Pemazmur menggambarkan perbedaan tajam antara orang benar dan orang fasik. Orang fasik mungkin “bertunas seperti rerumputan” (ayat 8). Mereka tumbuh cepat, tapi dangkal dan sebentar. Sementara itu, orang benar “bertunas seperti pohon kurma, akan tumbuh subur seperti pohon aras di Libanon” (ayat 13). Pohon kurma dikenal akan ketangguhannya hidup di gurun. Akarnya menghujam dalam mencari air, dan buahnya manis meski tumbuh di tanah gersang. Pohon aras, sebaliknya, menjulang kuat dan tak mudah goyah. Dua metafora ini menggambarkan kedalaman spiritualitas orang yang hidup berakar di hadirat Allah. Ia memang tidak kebal terhadap badai, tetapi akan tetap teguh karena sumber kehidupannya bukan dunia yang berubah-ubah, melainkan Allah yang setia. Sungguh sebuah kedewasaan iman, bukan? Kemampuan untuk memiliki ketenangan batin yang tumbuh dari keterikatan yang sehat dengan sumber makna yang melampaui diri.
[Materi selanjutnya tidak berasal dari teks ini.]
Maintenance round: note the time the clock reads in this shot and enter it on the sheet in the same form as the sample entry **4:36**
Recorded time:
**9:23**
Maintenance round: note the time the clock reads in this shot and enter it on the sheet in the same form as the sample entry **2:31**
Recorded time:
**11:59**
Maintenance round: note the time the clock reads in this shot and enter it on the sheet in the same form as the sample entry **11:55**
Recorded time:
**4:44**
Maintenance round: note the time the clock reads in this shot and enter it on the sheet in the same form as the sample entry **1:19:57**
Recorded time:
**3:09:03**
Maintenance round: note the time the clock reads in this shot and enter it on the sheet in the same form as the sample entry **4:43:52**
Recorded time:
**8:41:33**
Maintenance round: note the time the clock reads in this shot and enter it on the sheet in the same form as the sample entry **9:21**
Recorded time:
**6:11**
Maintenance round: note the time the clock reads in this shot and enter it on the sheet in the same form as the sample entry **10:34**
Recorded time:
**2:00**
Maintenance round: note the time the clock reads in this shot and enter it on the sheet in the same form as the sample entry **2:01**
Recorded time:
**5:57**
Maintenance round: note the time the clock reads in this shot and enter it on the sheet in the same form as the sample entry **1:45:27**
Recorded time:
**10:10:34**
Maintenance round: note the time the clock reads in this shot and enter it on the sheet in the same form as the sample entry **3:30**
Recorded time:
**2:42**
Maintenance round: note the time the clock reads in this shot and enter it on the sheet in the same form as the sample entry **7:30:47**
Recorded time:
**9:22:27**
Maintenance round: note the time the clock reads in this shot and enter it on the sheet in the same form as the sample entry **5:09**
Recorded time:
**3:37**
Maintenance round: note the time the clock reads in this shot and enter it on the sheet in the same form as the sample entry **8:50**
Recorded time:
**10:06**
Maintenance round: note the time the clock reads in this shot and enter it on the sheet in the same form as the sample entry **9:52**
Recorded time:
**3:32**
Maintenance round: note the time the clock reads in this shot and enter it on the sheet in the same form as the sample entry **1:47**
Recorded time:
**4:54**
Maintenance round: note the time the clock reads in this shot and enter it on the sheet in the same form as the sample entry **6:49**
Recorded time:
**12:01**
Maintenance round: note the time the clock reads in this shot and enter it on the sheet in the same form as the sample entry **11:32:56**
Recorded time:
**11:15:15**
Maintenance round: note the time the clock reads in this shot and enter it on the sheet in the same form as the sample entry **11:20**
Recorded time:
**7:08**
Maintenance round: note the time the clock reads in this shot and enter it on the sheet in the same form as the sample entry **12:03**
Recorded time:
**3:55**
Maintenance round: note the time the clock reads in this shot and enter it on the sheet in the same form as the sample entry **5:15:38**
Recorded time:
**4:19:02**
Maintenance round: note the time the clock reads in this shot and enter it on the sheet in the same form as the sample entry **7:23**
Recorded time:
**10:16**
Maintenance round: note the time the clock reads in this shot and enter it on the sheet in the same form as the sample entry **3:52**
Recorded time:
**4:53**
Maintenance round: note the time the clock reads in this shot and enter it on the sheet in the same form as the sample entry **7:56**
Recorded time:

Sahabat Alkitab, pada masa ini banyak orang berakar pada hal-hal yang rapuh, misalnya: pencapaian, pengakuan, dan kestabilan semu. Sehingga, ketika fondasi itu goyah, kegelisahan pun mudah tumbuh. Mazmur 92 menegaskan kembali bahwa ketenangan sejati lahir dari relasi yang benar dengan Allah. Di hadirat-Nya, kita menemukan akar yang kokoh, tempat di mana iman menjadi sumber daya hidup, bukan sekadar keyakinan abstrak. Orang yang demikian tidak hanya bertahan, tetapi ia juga akan “berbuah lebat”: menghadirkan kasih, keadilan, dan pengharapan bagi dunia di sekitarnya. Di tengah pusaran dunia yang cepat berubah, Mazmur ini mengingatkan kita, bahwa Sabat bukan sekadar hari istirahat, melainkan keadaan jiwa yang berdiam di dalam Allah, tempat di mana hidup menemukan maknanya kembali.